### QUESTIONS ON THE MATERIAL
1 > Extract word for word the part of the passage on rectangular band free semigroups from "While the relationship" up to and including "generalisation of commutativity.".
2 > Answer these questions using the passage on rectangular band free semigroups:
(a) According to its definition, what kind of subsemigroups does a rectangular band free semigroup not contain?
(b) Up to what order is a semigroup divisibility commutative if and only if it is rectangular band free?
(c) What would follow if that equivalence held in general?
3 > Continue the passage on rectangular band free semigroups, beginning after its final sentence.

### PASSAGE SHOWN
It can be seen to be dual to E-semigroups, because all rectangular-band free E-semigroups are idempotent commutative. This follows from Clifford's theorem which characterizes all rectangular band free semigroups as semilattices. As a result, the intersection of the class of rectangular band free semigroups and E-semigroups is the class of idempotent commutative semigroups.
Definition. a semigroup is rectangular band free if it contains no subsemigroups of order two or greater that are rectangular bands
The relationship between rectangular band freeness and idempotent commutativity are dealt with in the following ontology of classes of semigroups. Idempotent commutative semigroups, as well as commutative semigroups themselves are rectangular-band free.
While the relationship between idempotent commutativity and rectangular band freeness is interesting. It is also noticeable that rectangular band free semigroups tend to be divisibility commutative (L=R) for the smallest semigroups. Rectangular bands are responsible for different L and R relations in the smallest semigroups.
The weakest generalisation of commutativity is that semigroups be anticommutative semigroup free, because the anticommutative semigroups clearly have the least commutative behaviour (the most different Green's L and R relations, the least commutativity, etc). As a result, it is worth highlighting this as a possible generalisation of commutativity.
Proposition. a semigroup of order four or less is divisibility commutative iff it is rectangular band free
We see that semigroups that are of order four or less are rectangular band free iff they are divisibility commutative, but by no means is this the case in general. If it were, then every inverse semigroup would be Clifford.

Collected data:
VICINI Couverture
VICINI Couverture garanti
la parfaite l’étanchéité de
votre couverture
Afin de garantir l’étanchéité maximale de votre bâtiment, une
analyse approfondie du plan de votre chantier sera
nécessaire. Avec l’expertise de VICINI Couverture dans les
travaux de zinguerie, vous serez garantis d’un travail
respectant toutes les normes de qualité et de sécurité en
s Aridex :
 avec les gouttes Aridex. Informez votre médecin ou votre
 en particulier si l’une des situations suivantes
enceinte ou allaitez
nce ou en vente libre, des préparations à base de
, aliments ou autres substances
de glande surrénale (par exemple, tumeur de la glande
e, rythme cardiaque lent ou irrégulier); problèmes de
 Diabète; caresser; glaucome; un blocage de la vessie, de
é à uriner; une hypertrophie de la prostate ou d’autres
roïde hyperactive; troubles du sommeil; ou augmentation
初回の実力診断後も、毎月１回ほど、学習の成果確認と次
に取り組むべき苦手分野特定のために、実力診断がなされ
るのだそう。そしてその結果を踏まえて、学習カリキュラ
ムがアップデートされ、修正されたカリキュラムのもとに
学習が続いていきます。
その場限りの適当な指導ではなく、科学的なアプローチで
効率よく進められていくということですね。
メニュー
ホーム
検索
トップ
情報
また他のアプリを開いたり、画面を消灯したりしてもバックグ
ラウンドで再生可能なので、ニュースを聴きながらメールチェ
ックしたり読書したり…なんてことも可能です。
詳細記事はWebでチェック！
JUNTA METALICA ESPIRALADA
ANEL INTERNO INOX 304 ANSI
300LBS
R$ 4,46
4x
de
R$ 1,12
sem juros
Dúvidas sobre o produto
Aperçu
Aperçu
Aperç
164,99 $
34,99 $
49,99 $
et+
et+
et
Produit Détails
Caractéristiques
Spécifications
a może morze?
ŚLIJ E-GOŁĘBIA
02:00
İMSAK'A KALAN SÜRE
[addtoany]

### ANSWERS TO THIS EXERCISE
1 >
While the relationship between idempotent commutativity and rectangular band freeness is interesting. It is also noticeable that rectangular band free semigroups tend to be divisibility commutative (L=R) for the smallest semigroups. Rectangular bands are responsible for different L and R relations in the smallest semigroups.
The weakest generalisation of commutativity is that semigroups be anticommutative semigroup free, because the anticommutative semigroups clearly have the least commutative behaviour (the most different Green's L and R relations, the least commutativity, etc). As a result, it is worth highlighting this as a possible generalisation of commutativity.

2 >
(a) Subsemigroups of order two or greater that are rectangular bands.
(b) Order four or less.
(c) Every inverse semigroup would be Clifford.

3 >
Example 1. the inverse semigroup on five elements containing all non-permutation charts on two elements is the smallest non-Clifford inverse semigroup. It is idempotent commutative but not divisibility commutative. In general, non-trivial symmetric inverse semigroups are rectangular band free but not divisibility commutative.
Example 2. the monoid of increasing monotone increasings on a three element total order, is a four element tree ordered J-trivial semiband. As a non-commutative J-trivial semiband it is rectangular band free and not idempotent commutativity. In general, non-commutative J-trivial semibands are rectangular band free and not idempotent commutative.
The existence of non-commutative J-trivial semibands as well as non-Clifford inverse semigroups demonstrates that while rectangular band freeness is bascially the weakest generalisation of commutativity (by forbidding anticommutative components) it doesn't imply any of the other nice conditions like divisibility commutative and idempotent commutativity.
There are a couple of things that can be said about the commuting graphs of rectangular band free semigroups. A graph is idempotent commutative provided that all singleton centralizers form a clique. It is rectangular band free only if no non-trivial centralizers are independent sets. The cyclic graph $C_4$ is an ordered pair of rectangular bands in two different ways, so it cannot be rectangular band free.
In general, a complete bipartite graph $K_{n,m}$ with $n,m \ge 2$ is an ordered pair of rectangular bands, and so it cannot be rectangular band free, for example. The path graph $P_4$ on four elements is not idempotent commutative, but it doesn't have any commutativity necessary rectangular band subsemigroups, so it is an example of the weaker condition.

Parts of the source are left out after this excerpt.